Extracted text:
Top Air Travel Stories From 2021

Commercial airplane flying above clouds. (Photo via Jag_cz/iStock/Getty Images)
Rich Thomaselli
by Rich Thomaselli
Last updated: 8:00 PM ET, Tue December 28, 2021

An up and Down Year in the Air

2020 was a year filled with financial losses for airlines - and all of travel, really - due to the pandemic. It was 12 months of hardship and craziness, to be sure.

Then 2021 came along and basically said to 2020, "Hold our beer."

The past year has been a rollercoaster, highlighted by an industry turnaround that happened far more quickly than expected but lowlighted by an escalation in passenger violence against crew members that, quite frankly, has gotten out of hand.

Here's a look back at 2021.

President Biden's Executive Order

It didn't take long for President Joe Biden to put his stamp on the presidency and his influence on travel, especially air travel. On his second day in office in late January, Biden signed an executive order requiring international travelers to not only have a negative COVID-19 test to enter the U.S., but to also self-quarantine upon arrival. It would be the first of many times the Administration made air travel headlines in 2021.

Violence On Airplanes

In actuality, physical violence and verbal abuse of flight attendants and crew began in 2020, coinciding with a federal mask mandate. But in 2021, passengers - perhaps emboldened by political views on personal freedoms and some who were fueled by alcohol - took it to another level. Numerous flight attendants were physically assaulted, including several that needed medical attention. The Justice Department said it would step up criminal prosecution, and the Federal Aviation Administration began levying hefty fines. But the violence was, and remains, a disturbing element of air travel.

New Airlines Take Off

It was the year of new airlines - despite the pandemic. Three new budget carriers made their debuts, including Aha!, Avelo and Breeze, the latter of which is headed by former JetBlue Airways founder David Neeleman.

The Return of Air Travel

Well, this happened in a hurry. Starting with Memorial Day, and continuing through the July 4 holiday, summer, Thanksgiving and now Christmas, the pent-up demand for travel surprised nearly everyone. Thanksgiving was a major test for the airlines, and they passed it with flying colors, while the Christmas season - even with the Omicron variant hanging overhead - has also proven to be nearly back to normal.

Return of Air Travel, However, Proves Problematic

When the federal government doled out $54 billion in grants and loans to keep airlines afloat during the pandemic, carriers also tried to stem the losses by offering buyouts and early retirement to workers. That proved to be problematic when air travel returned sooner than later, and airlines were caught with a plethora of staffing shortages.

Delays and Cancellations

Airlines saw an unprecedented year of massive delays and cancellations. Southwest Airlines had not one but two separate issues of multiple days of cancellations, which ended up costing the carrier $75 million. Spirit Airlines had a similar problem, and even American Airlines was caught unprepared. Though there were several factors involved, the common denominator in each was staffing shortages that in part kept airlines from moving their crews to the right places.

Alcohol Service Under Fire

Several airlines, including Southwest, saw a pattern between onboard passenger violence and the consumption of alcohol and decided to suspend the service into 2022. But United brought it back in November with the resumption of liquor sales.

Two Airline Stalwarts Retire

A pair of well-known and well-respected airline chief executive officers announced their retirements in 2021. Southwest's Gary Kelly decided to step down effective in early 2022 after years of prosperity. And after 20 years at the helm, American Airlines CEO Doug Parker also announced his retirement.

Task requirements: Reproduce the stretch of the air travel article from "In actuality, physical" through "of air travel.", copying it word for word.

Collected data
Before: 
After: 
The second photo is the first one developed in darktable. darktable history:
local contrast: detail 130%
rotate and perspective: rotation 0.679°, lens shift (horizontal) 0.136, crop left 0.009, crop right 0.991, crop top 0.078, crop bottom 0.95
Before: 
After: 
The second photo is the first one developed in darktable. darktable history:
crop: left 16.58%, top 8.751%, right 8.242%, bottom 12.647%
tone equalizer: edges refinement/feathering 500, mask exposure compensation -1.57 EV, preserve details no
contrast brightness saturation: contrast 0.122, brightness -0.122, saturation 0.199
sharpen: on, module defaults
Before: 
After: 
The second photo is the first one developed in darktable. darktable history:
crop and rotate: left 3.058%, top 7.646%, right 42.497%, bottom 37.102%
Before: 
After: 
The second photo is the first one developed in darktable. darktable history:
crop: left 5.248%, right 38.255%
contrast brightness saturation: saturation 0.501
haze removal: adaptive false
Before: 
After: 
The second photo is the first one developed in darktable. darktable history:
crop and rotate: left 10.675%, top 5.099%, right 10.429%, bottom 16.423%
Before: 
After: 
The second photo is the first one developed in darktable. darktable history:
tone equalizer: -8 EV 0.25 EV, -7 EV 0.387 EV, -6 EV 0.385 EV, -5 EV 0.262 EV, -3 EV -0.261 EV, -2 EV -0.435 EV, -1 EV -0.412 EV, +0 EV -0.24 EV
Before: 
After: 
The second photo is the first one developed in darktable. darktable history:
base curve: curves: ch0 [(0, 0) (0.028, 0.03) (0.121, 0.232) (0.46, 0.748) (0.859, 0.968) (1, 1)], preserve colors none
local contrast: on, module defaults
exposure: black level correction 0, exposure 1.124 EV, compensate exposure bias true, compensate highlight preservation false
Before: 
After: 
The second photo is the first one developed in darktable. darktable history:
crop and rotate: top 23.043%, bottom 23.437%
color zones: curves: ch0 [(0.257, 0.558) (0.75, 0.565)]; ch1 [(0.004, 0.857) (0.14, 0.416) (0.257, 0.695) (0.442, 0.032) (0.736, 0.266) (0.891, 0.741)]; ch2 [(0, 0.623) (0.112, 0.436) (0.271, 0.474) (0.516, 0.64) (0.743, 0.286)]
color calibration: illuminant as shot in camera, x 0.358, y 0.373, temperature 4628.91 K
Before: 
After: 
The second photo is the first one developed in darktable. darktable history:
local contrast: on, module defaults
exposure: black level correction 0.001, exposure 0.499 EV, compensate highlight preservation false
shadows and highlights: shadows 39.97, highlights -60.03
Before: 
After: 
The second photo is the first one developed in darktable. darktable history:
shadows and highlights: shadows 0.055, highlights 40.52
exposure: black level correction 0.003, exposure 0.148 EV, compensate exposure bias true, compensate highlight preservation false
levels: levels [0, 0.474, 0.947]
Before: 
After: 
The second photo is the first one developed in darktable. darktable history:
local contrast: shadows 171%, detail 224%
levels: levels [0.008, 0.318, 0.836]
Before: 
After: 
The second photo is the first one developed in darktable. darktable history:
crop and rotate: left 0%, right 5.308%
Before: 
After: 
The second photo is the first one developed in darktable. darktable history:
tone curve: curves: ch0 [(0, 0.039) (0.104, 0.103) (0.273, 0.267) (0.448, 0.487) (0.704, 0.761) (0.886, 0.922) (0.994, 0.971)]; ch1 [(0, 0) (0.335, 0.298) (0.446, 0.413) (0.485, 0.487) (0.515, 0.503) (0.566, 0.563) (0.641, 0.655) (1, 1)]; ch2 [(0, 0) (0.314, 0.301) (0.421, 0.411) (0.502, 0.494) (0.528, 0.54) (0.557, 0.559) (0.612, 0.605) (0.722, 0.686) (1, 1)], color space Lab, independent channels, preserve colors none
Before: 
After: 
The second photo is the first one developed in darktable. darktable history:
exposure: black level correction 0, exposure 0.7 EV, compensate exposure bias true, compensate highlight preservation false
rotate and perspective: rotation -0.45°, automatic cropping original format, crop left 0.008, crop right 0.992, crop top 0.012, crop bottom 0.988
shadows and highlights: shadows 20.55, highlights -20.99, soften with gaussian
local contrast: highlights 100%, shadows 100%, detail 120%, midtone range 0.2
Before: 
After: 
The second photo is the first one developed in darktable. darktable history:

Response:
In actuality, physical violence and verbal abuse of flight attendants and crew began in 2020, coinciding with a federal mask mandate. But in 2021, passengers - perhaps emboldened by political views on personal freedoms and some who were fueled by alcohol - took it to another level. Numerous flight attendants were physically assaulted, including several that needed medical attention. The Justice Department said it would step up criminal prosecution, and the Federal Aviation Administration began levying hefty fines. But the violence was, and remains, a disturbing element of air travel.